Abuelaish ran unsuccessfully for the Palestinian parliament as an independent in 2006, when Hamas routed the Palestinian Authority throughout the West Bank and Gaza. He wrote in his book that he had never contemplated losing but “discovered that when it comes to politics, you can’t always count on the people to do what you say they are going to do.”
His book also denounces suicide bombings as a “disastrous weapon of terror.” He describes repeatedly unfair, unreasonable, arbitrary, dilatory, seemingly malicious treatment he experienced at Gaza-Israel and Gaza-Egypt border crossings but praises the “alert security guard” who caught a woman wearing 10 pounds of explosives she planned to detonate at a hospital where he worked in Beersheba in 2005.
His letter of outrage over the attempt, the organizers and the woman, Wafa Samir Ibrahim al-Biss, 21, a former patient at the hospital, was published in the Jerusalem Post.

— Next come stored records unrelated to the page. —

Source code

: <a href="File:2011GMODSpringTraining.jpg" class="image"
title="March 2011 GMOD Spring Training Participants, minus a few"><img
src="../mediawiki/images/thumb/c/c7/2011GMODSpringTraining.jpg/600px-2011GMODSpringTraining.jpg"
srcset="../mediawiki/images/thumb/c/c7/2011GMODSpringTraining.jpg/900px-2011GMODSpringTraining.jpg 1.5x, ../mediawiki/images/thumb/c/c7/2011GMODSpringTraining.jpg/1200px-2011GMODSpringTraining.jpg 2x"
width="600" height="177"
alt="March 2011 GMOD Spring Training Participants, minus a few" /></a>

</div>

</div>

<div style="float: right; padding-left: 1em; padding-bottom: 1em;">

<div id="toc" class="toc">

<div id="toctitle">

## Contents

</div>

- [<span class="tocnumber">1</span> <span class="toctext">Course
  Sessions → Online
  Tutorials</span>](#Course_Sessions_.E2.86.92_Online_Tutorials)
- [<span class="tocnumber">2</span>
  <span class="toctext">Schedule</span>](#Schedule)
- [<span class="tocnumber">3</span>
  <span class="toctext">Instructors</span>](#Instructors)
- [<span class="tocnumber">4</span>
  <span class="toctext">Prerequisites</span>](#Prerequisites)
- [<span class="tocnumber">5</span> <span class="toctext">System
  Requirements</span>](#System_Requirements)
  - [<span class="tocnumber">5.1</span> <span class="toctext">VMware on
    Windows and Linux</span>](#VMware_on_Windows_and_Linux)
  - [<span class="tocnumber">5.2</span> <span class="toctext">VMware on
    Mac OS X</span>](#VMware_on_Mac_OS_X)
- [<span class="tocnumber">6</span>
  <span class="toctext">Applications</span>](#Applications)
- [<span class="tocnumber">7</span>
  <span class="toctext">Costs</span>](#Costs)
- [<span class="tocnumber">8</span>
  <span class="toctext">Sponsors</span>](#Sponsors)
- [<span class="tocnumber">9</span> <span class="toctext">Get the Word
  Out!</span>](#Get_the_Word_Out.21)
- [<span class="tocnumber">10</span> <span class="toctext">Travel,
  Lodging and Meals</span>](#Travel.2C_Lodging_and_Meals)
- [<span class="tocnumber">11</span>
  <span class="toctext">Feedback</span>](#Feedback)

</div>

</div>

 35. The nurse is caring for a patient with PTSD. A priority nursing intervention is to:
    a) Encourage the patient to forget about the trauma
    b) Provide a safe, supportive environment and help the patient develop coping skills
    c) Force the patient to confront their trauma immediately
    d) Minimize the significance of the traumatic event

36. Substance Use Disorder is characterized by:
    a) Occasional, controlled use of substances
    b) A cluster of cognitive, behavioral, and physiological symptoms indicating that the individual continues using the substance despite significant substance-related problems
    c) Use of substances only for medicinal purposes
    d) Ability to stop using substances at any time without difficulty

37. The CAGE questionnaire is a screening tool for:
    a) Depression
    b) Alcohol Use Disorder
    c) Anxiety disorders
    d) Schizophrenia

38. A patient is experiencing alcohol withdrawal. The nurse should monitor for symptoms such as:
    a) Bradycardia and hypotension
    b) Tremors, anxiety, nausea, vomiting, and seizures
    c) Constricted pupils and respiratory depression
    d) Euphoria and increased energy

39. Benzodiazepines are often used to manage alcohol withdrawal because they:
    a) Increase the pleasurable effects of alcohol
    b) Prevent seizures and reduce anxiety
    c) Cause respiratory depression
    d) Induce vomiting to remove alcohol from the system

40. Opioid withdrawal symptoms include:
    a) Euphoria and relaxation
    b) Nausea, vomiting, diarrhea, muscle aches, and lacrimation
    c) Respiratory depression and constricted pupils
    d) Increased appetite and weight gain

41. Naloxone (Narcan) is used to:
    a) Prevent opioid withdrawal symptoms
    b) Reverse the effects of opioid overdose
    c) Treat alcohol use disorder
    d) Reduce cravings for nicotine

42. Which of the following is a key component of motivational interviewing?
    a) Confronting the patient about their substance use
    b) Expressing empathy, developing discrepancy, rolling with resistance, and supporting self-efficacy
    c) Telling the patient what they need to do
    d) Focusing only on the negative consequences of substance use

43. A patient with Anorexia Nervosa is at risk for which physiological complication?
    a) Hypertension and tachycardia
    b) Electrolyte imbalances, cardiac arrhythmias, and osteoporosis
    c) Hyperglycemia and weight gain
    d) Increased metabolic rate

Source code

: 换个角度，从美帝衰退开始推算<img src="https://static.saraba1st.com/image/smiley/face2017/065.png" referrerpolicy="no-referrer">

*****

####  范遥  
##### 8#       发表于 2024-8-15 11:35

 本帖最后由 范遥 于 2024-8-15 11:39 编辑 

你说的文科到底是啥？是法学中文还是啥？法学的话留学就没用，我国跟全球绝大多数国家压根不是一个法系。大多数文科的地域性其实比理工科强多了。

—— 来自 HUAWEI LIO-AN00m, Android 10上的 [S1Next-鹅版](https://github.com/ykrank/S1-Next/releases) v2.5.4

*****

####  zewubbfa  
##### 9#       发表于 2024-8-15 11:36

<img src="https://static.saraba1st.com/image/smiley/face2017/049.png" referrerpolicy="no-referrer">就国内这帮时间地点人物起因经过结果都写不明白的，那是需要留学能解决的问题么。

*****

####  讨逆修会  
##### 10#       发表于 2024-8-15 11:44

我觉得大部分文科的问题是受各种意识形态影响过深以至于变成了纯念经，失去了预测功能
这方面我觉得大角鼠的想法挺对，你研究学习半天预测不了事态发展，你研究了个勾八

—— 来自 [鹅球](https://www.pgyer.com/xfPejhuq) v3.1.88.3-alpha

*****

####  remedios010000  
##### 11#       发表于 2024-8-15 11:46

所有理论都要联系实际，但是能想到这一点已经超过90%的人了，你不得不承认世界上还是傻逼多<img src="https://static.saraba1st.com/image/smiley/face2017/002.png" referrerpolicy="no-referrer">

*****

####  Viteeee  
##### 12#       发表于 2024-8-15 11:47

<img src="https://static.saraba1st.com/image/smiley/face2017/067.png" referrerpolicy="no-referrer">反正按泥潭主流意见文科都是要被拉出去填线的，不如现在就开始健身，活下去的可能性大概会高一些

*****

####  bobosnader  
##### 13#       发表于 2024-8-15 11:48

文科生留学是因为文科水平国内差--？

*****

“Is this a reward for kindness? Is this an advertisement for Islam, a religion which respects and sanctifies human life? This is aggression and a violation of humanity,” he wrote.
Abuelaish’s appearances in Seattle, sandwiched around a presentation in Portland, Ore., were part of a 16-city tour that began Jan. 12 in Los Angeles and ends April 1 in Portland, Maine.
He and his five surviving children now live in Toronto, where he is an associate professor at the Dalla Lana School of Public Health at the University of Toronto, a position he had decided to accept before the outbreak of the Gaza war.
Proceeds from sales of his book, initially published in Canada and revised slightly for the U.S. edition issued in January by Random House, go to Daughters for Life, a foundation he established to provide scholarships for women in Jordan, Egypt, Israel, Syria and other Middle Eastern countries (www.daughtersforlife.com).